8.⁠ ⁠Como está sendo participar da Bienal do Livro e do lançamento na Livraria Martins Fontes? O que você espera desses eventos?

Pura magia, sério. A Bienal tem sido/foi um momento incrível. Ver meus leitores e minhas leitoras, abraçar essa gente e ter esse contato cara a cara é muito especial. Ainda é doido ver que algumas pessoas me conhecem e ficam nervosas de falar comigo, mas é um sentimento realmente muito mágico ver que a história tem ressoado. O lançamento da Martins promete ainda mais. Na Bienal nem sempre dá tempo de conversar, especialmente aos fins de semana. Na Martins eu espero que isso seja possível, vai ser legal ver o que falou mais ao coração da galera.

9.⁠ ⁠Você está trabalhando em novos projetos ou livros futuros?
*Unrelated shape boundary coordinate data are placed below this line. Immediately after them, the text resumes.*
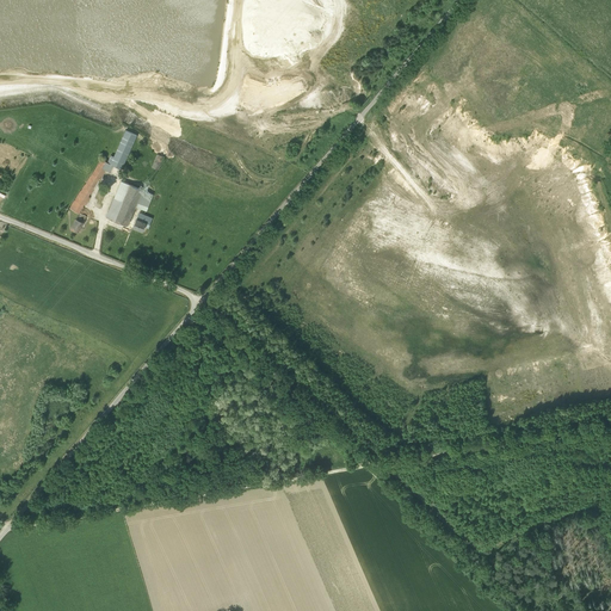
[(111,155),(107,162),(121,168),(137,135),(127,130),(113,156),(111,155)]
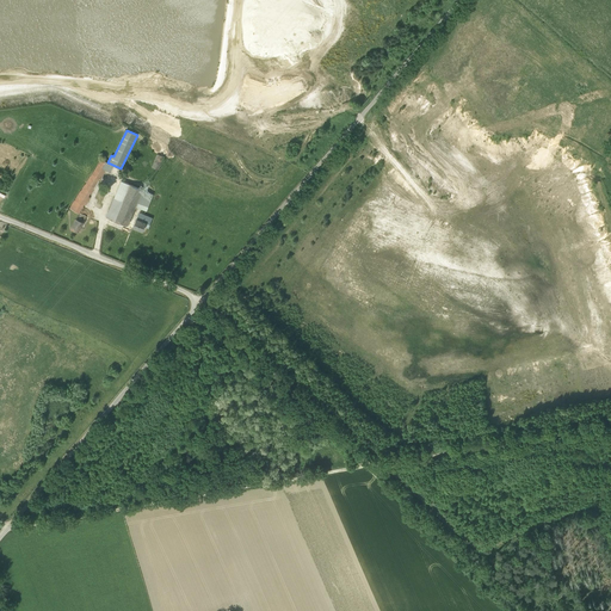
[(160,170),(165,156),(156,154),(152,167),(160,170)]
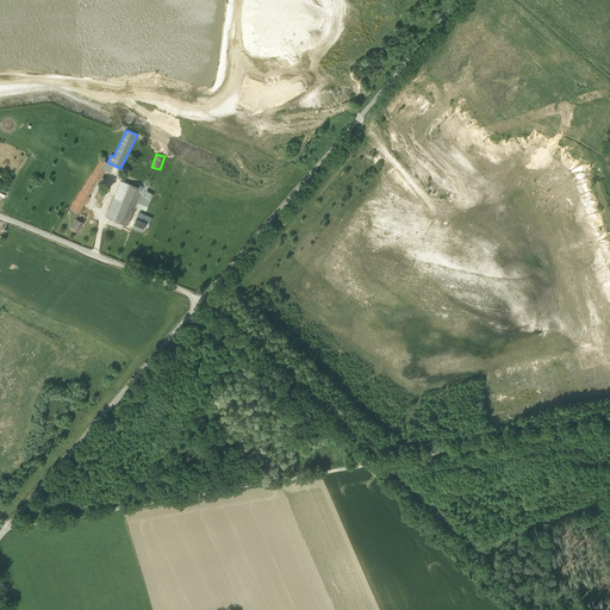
[(145,210),(153,193),(120,180),(106,216),(128,224),(136,205),(145,210)]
O que os leitores podem esperar de você nos próximos anos?

Estou, sim. Não paro de escrever nunca. Essa é a coisa mais difícil, na verdade, escrever e esperar tanto tempo para publicar. Meu próximo projeto se chama Estrelas Perdidas, é um romance bem mais extenso do que 24 Horas de Amor, tem mais do que o dobro do tamanho. É uma história que surgiu a partir do luto, quando perdi meu avô. É um romance também, mas acho que ele trata de questões mais complexas do que amor à primeira vista e essa conexão imediata que trabalhei com o Lucas e com a Ana. Ele questiona os recomeços que existem em um amor que ficou para trás, quando os anos já distanciaram as pessoas mais do que qualquer distância física, e como nós podemos seguir em frente quando temos tantos fantasmas do passado nos segurando. É um livro sobre o luto, sobre o amor, e sobre como essas duas coisas sempre caminham juntas. Meus leitores podem esperar muito mais livros. 24 Horas de Amor saiu originalmente há dois anos e meu plano, começando agora em setembro de 2024 com o lançamento físico, é publicar um livro por ano durante os próximos 4 anos. Tenho material o suficiente para isso, vamos ver se dá certo. 

10.⁠ ⁠Que mensagem você gostaria de deixar para seus leitores, especialmente para aqueles que são românticos incuráveis?

Tem uma frase que eu amo do Rainer Maria Rilke em que ele diz que o Amor e a Morte são os grandes presentes que são passados para nós e que a maioria de nós nem abre a embalagem. Amor e morte sempre andam juntos, a gente só ama porque somos finitos. Então eu diria para que as pessoas refletissem sobre isso. A melhor forma de ser presente no hoje, pelo menos pra mim, é a falta de garantia de um amanhã. Isso me ajuda a amar mais, a amar de forma maluca, desordenada, desesperada, como se 24 horas fossem mais do que tempo o suficiente para construir uma eternidade de lembranças. E para os românticos que ainda não encontraram o seu Lucas ou a sua Ana: a sua pessoa está chegando. Existe tempo pra tudo nessa vida, como dizia Salomão, aproveite o tempo de ficar sozinho ou sozinha. Quando for pra acontecer, vai acontecer.